__To-do item A__:
Decide whether each statement below agrees with the passage on feast days: (i) the writer holds that most revelers know Halloween's origin as the Eve of All Saints' Day; (ii) the writer's computer calendar gives reminders for Hindu, Muslim, and Buddhist festivals; (iii) the writer describes Valentine's Day as the feast of romance. For each, answer yes or no and quote the words of the passage that decide it.
__To-do item B__:
Reproduce the passage on feast days, starting with "Other major days" and going on through "a universal phenomenon.".

__Selected extract__:

--- --- ---

As I write, the feast of Halloween has just passed. Yes, I know its origins as the “Eve of All Saints’ Day,” but not one reveler in a thousand knows that. It’s the feast of scary things, yard decorations, and candy. I’ve pondered its popularity and think that people like the thrill of scary things. Also, who doesn’t like chocolate? As such, its an emotion-based feast – it feels like fun, let’s do it!

Other major days include Thanksgiving (which still retains some elements of its original purpose), Christmas (which often has some minor nods to the Birth of Jesus), Valentine’s Day (the feast of romance), and so on. Someone, somewhere, seems to be declaring various months of the year to be dedicated to special themes. Those themes mostly tell you what is important to one political wing of popular culture. That there is no Free-Market Capitalism Month tells you who is not in charge of the office of monthly dedications.

My computer’s calendar setting includes a notice for holidays. I get reminders for Hindu festivals, Muslim festivals, Buddhist festivals, etc. I have no idea what most of them mean. They serve as reminders that feast days are a universal phenomenon.

--- --- ---

__Entries supplied__:
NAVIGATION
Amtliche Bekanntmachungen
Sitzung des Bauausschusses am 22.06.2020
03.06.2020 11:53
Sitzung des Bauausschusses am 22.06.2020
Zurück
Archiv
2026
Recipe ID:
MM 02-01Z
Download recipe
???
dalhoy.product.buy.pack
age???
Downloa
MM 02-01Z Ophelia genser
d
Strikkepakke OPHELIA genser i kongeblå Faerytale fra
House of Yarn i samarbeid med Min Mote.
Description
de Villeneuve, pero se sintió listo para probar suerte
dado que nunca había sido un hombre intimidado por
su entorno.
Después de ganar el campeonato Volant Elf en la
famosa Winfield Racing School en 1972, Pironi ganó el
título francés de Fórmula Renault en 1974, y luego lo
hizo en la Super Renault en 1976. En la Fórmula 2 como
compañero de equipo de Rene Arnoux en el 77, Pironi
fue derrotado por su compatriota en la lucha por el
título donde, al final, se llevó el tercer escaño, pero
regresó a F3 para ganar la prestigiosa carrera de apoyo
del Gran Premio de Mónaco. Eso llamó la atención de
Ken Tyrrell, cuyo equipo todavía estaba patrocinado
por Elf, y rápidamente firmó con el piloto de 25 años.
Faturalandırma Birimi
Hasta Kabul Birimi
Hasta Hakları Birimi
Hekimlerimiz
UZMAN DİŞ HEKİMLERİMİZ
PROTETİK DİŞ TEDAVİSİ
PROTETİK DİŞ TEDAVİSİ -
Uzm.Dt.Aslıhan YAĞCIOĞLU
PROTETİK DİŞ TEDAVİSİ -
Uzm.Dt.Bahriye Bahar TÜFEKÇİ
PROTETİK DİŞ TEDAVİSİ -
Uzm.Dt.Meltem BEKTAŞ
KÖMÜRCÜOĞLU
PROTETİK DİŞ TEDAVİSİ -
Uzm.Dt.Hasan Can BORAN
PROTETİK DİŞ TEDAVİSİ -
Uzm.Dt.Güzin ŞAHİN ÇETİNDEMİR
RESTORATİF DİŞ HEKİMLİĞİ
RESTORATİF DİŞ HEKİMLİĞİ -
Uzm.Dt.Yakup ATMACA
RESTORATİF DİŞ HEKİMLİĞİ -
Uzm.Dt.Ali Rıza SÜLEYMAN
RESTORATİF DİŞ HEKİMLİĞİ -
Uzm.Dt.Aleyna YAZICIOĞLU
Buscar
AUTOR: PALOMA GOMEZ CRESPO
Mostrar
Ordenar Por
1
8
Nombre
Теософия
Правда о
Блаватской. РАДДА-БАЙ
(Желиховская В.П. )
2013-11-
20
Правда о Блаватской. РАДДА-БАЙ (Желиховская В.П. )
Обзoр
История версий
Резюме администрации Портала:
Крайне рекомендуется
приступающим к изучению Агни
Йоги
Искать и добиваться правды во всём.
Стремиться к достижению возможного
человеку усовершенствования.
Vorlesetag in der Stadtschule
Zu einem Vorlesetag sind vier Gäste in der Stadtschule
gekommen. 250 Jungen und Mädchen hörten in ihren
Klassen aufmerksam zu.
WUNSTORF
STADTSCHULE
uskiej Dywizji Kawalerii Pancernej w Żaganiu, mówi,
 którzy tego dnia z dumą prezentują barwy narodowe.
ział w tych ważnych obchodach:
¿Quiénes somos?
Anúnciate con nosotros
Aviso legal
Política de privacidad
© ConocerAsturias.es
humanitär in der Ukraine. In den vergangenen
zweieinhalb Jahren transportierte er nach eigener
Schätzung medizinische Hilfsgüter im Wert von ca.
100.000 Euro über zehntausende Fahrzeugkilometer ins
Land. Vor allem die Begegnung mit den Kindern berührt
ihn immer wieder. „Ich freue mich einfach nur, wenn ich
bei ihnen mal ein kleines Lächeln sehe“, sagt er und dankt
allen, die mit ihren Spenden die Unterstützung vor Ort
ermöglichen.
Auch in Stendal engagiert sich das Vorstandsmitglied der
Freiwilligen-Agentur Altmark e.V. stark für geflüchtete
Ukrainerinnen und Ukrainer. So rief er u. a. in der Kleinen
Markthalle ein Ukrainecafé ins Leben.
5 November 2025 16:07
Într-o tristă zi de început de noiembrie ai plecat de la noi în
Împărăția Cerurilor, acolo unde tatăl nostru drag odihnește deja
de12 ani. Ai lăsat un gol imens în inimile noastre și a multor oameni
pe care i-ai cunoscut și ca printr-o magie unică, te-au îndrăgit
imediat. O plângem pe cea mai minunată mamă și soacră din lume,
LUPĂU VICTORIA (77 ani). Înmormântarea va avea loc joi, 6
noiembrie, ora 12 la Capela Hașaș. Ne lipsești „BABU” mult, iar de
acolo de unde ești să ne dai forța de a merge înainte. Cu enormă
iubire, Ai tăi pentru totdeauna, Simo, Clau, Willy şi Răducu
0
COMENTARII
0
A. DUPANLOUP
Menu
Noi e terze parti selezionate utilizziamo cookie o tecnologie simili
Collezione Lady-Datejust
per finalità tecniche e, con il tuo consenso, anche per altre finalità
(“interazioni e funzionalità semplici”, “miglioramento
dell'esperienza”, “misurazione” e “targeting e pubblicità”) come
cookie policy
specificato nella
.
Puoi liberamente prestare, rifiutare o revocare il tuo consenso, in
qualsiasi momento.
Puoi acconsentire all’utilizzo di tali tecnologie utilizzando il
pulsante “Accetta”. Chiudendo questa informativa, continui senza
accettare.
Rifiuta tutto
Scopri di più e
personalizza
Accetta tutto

--- --- ---

__Written reply A__:
(i) No: "not one reveler in a thousand knows that."
(ii) Yes: "I get reminders for Hindu festivals, Muslim festivals, Buddhist festivals, etc."
(iii) Yes: "Valentine’s Day (the feast of romance)"

__Written reply B__:
Other major days include Thanksgiving (which still retains some elements of its original purpose), Christmas (which often has some minor nods to the Birth of Jesus), Valentine’s Day (the feast of romance), and so on. Someone, somewhere, seems to be declaring various months of the year to be dedicated to special themes. Those themes mostly tell you what is important to one political wing of popular culture. That there is no Free-Market Capitalism Month tells you who is not in charge of the office of monthly dedications.

My computer’s calendar setting includes a notice for holidays. I get reminders for Hindu festivals, Muslim festivals, Buddhist festivals, etc. I have no idea what most of them mean. They serve as reminders that feast days are a universal phenomenon.